■ **Required action**
In the data beneath this task, how many lines contain "pode"? Answer with the number only.

Excerpts from a dataset:
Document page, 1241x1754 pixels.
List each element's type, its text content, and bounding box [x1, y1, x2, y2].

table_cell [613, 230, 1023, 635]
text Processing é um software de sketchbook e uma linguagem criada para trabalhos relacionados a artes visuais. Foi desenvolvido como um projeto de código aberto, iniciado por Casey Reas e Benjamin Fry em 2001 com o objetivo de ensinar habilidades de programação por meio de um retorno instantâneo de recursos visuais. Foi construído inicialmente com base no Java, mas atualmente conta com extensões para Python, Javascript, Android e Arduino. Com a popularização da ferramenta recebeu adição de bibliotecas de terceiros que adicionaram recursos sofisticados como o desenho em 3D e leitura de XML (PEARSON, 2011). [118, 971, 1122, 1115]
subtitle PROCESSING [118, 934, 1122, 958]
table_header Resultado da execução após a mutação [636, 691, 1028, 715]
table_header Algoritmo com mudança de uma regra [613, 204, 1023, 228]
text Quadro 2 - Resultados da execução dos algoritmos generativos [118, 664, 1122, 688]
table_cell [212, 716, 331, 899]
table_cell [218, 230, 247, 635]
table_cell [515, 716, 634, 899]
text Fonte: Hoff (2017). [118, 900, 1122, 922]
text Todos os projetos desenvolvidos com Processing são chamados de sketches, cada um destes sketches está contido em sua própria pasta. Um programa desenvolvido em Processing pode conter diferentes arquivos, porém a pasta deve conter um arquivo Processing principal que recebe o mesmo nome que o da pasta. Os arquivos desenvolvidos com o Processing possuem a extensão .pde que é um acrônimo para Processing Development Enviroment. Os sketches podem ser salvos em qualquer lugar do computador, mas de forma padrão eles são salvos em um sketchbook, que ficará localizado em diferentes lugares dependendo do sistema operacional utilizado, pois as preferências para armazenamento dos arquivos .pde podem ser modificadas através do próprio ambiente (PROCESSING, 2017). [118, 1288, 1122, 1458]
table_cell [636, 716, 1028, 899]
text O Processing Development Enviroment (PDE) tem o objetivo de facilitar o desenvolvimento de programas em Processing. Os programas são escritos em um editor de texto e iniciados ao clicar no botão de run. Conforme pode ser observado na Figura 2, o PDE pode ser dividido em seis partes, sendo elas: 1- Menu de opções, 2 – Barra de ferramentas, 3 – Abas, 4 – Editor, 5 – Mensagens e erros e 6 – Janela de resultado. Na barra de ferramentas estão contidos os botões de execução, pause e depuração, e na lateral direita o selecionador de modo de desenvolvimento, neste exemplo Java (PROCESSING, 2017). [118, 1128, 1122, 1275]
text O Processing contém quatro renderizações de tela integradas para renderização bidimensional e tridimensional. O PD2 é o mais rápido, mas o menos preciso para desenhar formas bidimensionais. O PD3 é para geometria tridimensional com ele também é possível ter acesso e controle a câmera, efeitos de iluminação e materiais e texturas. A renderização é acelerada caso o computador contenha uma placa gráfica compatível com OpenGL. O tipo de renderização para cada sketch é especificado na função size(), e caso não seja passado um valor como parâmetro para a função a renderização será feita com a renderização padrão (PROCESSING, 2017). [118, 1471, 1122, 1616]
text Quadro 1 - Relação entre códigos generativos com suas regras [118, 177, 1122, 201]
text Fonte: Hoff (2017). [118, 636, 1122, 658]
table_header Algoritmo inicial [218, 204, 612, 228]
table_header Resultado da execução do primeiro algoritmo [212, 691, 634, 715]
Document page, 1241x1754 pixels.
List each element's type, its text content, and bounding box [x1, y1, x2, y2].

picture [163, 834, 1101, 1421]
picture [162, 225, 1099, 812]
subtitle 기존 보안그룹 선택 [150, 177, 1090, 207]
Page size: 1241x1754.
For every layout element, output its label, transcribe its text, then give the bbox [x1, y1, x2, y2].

■ **Expected output**
2